That L0-L1-L2-L3 change is real strange, i don't quite get it.
The old ( Nehalem to Skylake ) scheme was the following:
small but fast 256KB L2 inclusive in L3 cache.
L3 cache that had varied performance, but while it had low inter core latency it suffered from cross core pollution of L3 cache etc and Skylake-X server variant already switched to non inclusive L3 ( with disaster level of L3 performance, anemic in size and horrible latency/bw ).
Cloud guys loved the new server L3 scheme, cause workloads were mostly contained in L2 and L3 cross pollution was no longer consideration in predictable perf. Said cloud guys moved on to love AMD's Z3 chiplets even more as it had actually functional L3 instead.
Nowadays we have the following:
So for client Intel came up with idea of enlarging L2 ( costs quite some latency ), making it no longer inclusive in L3. L3 is still a very weak point on client ( too little size, high latency, low bw ). On server it is full on disaster, reaching 50ns latency, clearly a design by idiots supervised by morons.

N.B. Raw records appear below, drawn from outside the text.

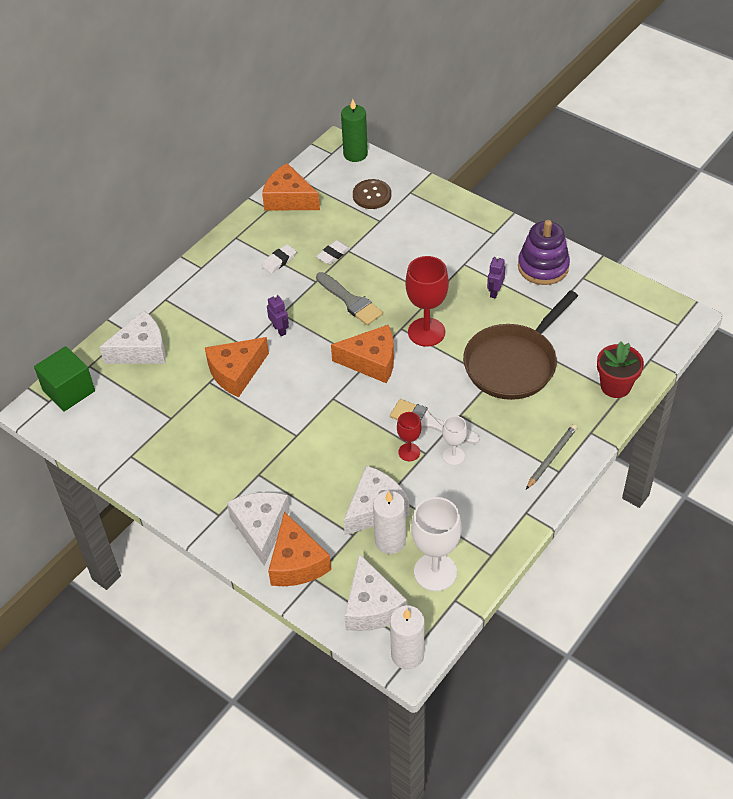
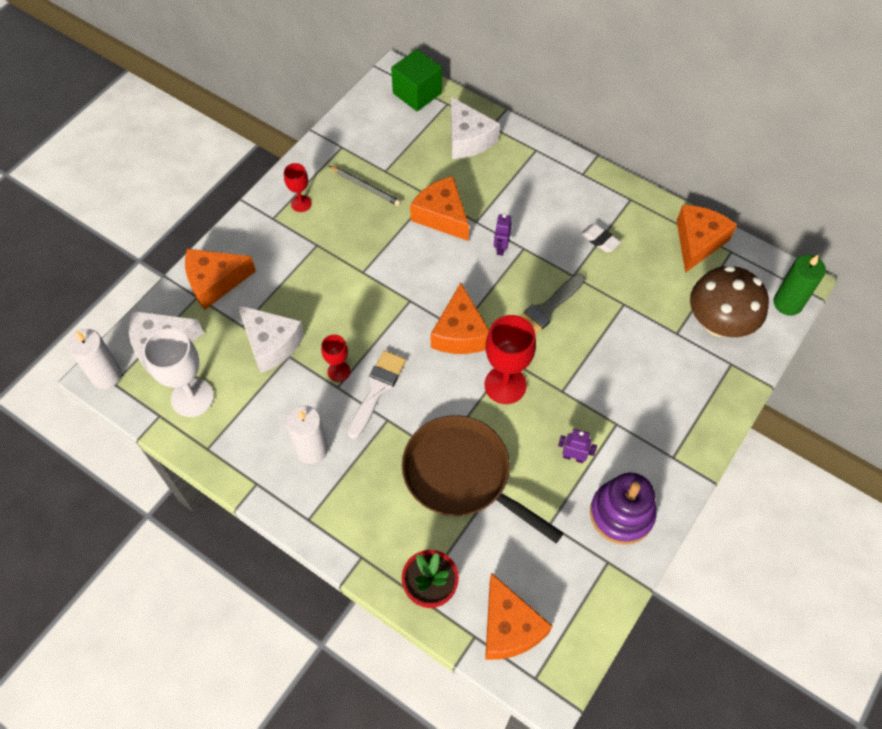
camera: 85 degrees right, 10 degrees up
white cheese [227,492,290,566] -> none
purple robot [267,294,289,336] -> purple robot turned 135 degrees clockwise [494,214,511,256]
white eraser [316,240,350,265] -> none
brown button [353,179,391,209] -> brown mushroom [690,265,769,337]
white candle [373,491,406,554] -> white candle moved to [286,406,328,464]
white goblet [442,416,467,465] -> none
grey pencil [526,424,577,489] -> grey pencil moved to [329,166,401,206]
none -> red goblet [284,163,312,212]
none -> orange cheese [485,573,552,660]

So instead of fixing L3 cache, they are throwing in additional level of caching? It probably does not take a rocket scientist, but i feel like the "new L2" is like AMD's L3 -> shared by core complex of 4 or maybe even 8? And then there is "the new L3" that serves the whole SoC.
It could work, Apple's SoCs are something like that.
So it would look like this:
L1 => 48KB of data cache
L2 => 256kb or 512kb INCLUSIVE in L3
L3 = > some 4-8MB per core, Apple has 16MB of L2 shared by perf core complex
L4 => most likely no longer "sliced" but rather served by SoC as system level cache, maybe even on different chip, 3D stacked, why not
Would make Apple/AMD like chip. If 8C perf complex with 32MB of L3 sounds familiar, well it's cause likely quite some of us are reading this on it today.
What i don't quite understand is how it would fix Intel's server pains unless they are going full chiplet route. Or stop designing server CPUs. Tho considering their recent "performance" i would not be suprised by another abomination where L3 caches actually hurt performance most of the time.
P.S. The more i think about it: this whole "L0 naming scheme" is inflicted by Intel's byzantine internal corporate politics and marketing idiots, who after realizing that it's basically carbon copy of AMD's chiplets, went on to obfuscate things with "L0 level" of caching.